Attempt at a solution
I've already proved this statement for $f:E \to \mathbb R$ with $E$ of finite measure. My idea was to partition $\mathbb R$ in disjoint intervals of the form $[k,k+1)$ for $k$ integer, then, on each of these intervals extract a closed set $F_k$ such that $f$ is continuous on this set and such that when I take the countable union of the complement of each $F_k$, the measure of this union is less than $\epsilon$. Then I could linearly extend $f$ to the union such that the extension $g$ is continuous on the real line. 
So, suppose the statement is true for sets of finite measure. For each $k$ integer, there exists $F_k$ closed set such that $m({F_k}^c)<\dfrac{\epsilon}{2^{|k|}}$ and $f|_{F_k}$ is continuous. Now $G=\bigcup_{k \in \mathbb N} {F_k}^c$ is an open set, so it can be expressed as a union of disjoint intervals, that means, $G=\bigcup_{k \in \mathbb N}(a_k,b_k)$. I thought of defining $g:\mathbb R \to \mathbb R$ as  
$$g(x)= \begin{cases} \dfrac{x-a_k}{b_k-a_k}f(b_k)+f(a_k) &\text{if }x \in G
\\ f(x) &\text{if }x \in G^c \\ \end{cases}$$
I am not sure if this construction works, I don't know what to do for example if $x \in G$ and I have a sequence $x_k \to x$ such that there are infinitely $x_k$'s in $G$ and infinitely $x_k$'s in $G^c$. I would appreciate if someone could help me to show the continuity of $g$ or suggest me how to construct $g$ if my construction doesn't work. Thanks in advance.

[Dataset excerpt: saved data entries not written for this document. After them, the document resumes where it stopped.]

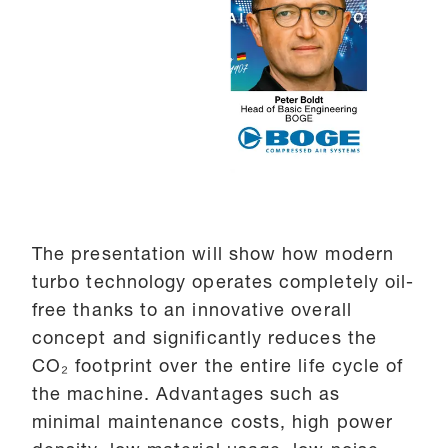
The presentation will show how modern
turbo technology operates completely oil-
free thanks to an innovative overall
concept and significantly reduces the
CO₂ footprint over the entire life cycle of
the machine. Advantages such as
minimal maintenance costs, high power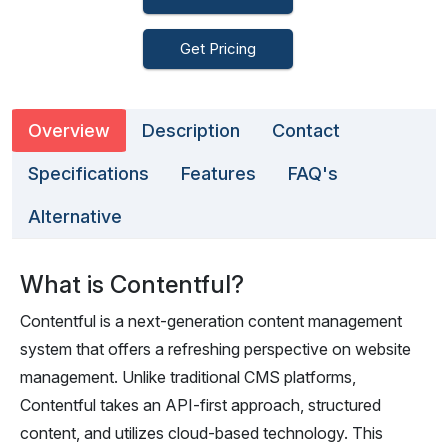
Get Pricing
Overview
Description
Contact
Specifications
Features
FAQ's
Alternative
What is Contentful?
Contentful is a next-generation content management
system that offers a refreshing perspective on website
management. Unlike traditional CMS platforms,
Contentful takes an API-first approach, structured
content, and utilizes cloud-based technology. This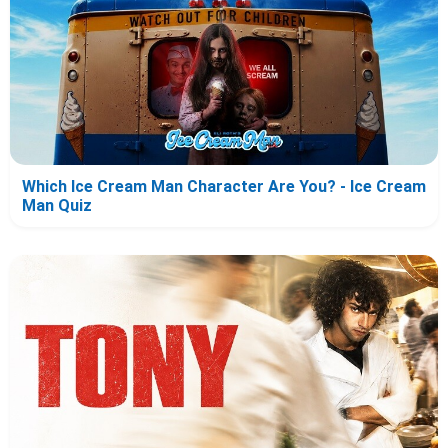
Which Ice Cream Man Character Are You? - Ice Cream
Man Quiz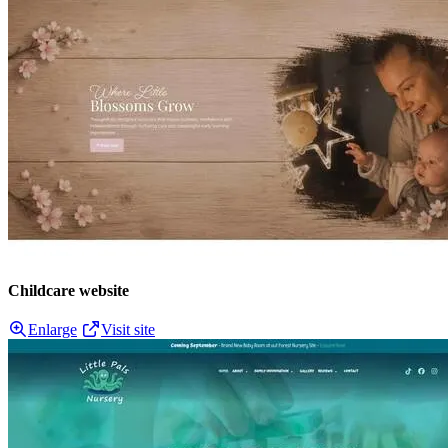
Childcare website
Enlarge
Visit site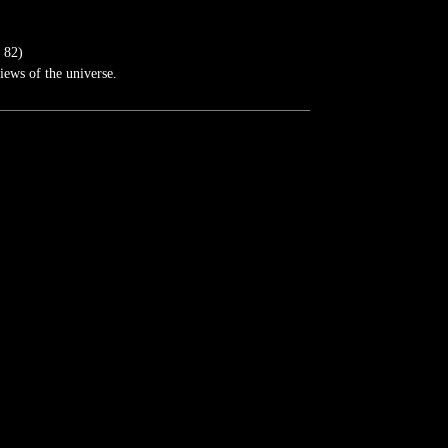
 82)
iews of the universe.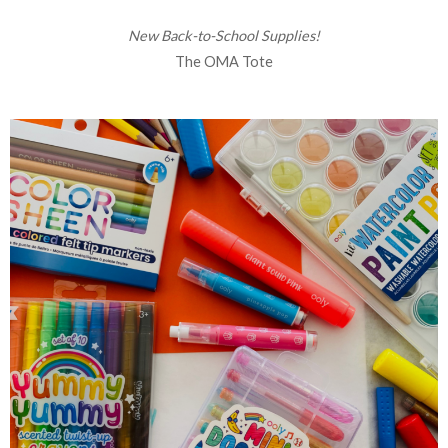
New Back-to-School Supplies!
The OMA Tote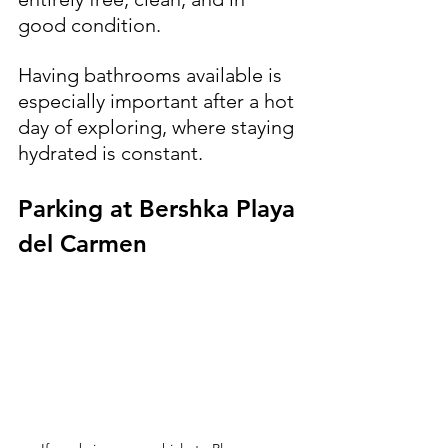
good condition. 
Having bathrooms available is 
especially important after a hot 
day of exploring, where staying 
hydrated is constant.
Parking at Bershka Playa 
del Carmen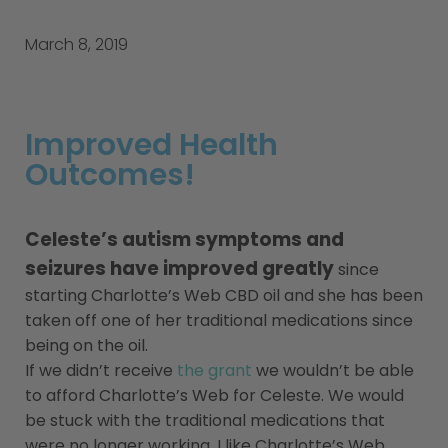
March 8, 2019
Improved Health
Outcomes!
Celeste’s autism symptoms and
seizures have improved greatly
since
starting Charlotte’s Web CBD oil and she has been
taken off one of her traditional medications since
being on the oil.
If we didn’t receive
the grant
we wouldn’t be able
to afford Charlotte’s Web for Celeste. We would
be stuck with the traditional medications that
were no longer working. I like Charlotte’s Web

 A: Your constructions of $g$ definitely works.
To show that $g$ is continuous on $\mathbb R$, there are two cases: for $x\in G$, as $G$ is open and $g$ is linear when restricted to each $(a_k, b_k)$, $g$ is continuous there. 
Assume $x\notin G$. Then as $f$ is continuous on $G^c$, for all $\epsilon >0$ there is $\delta$ so that  
$$(*)\ \ \ \ |f(x) - f(y)| < \epsilon$$
whenever $y\in G^c$ and $|y-x| < \delta$. Now let $k$ so that $(a_k , b_k) \subseteq (x-\delta, x+ \delta)$, then we have by $(*)$ 
$$|f(x) - f(a_k)|, |f(x) - f(b_k)| <\epsilon.$$
But as $g$ is defined as a linear function in $(a_k, b_k)$, for $y\in (a_k, b_k)$ we have (write $y = ta_k + (1-t) b_k$ for some $t\in (0,1)$)
$$\begin{split}
|g(x) - g(y)| &= |f(x) - g(ta_k + (1-t) b_k) \\
&= |f(x) - tf(a_k) - (1-t) f(b_k)| \\
&\le t|f(x) - f(a_k)| + (1-t)|f(x) - f(b_k)| < \epsilon
\end{split}$$
Now for any $k$, if $(a_k, b_k)$ intercept $(x-\delta, x+\delta)$ and is not contained in it, then we can consider $\delta_1 < \delta$ so that 
$$(a_k, b_k) \cap (x-\delta_1, x+\delta_1) = \emptyset.$$
Note that there are at most two $k$'s so that the above holds (intercept but not contained in $(x-\delta, x+\delta)$. Thus for all $y\in (x-\delta_1, x+ \delta_1)$, we have 
$$|g(x) - g(y)|<\epsilon$$
and thus $g$ is continuous at $x$.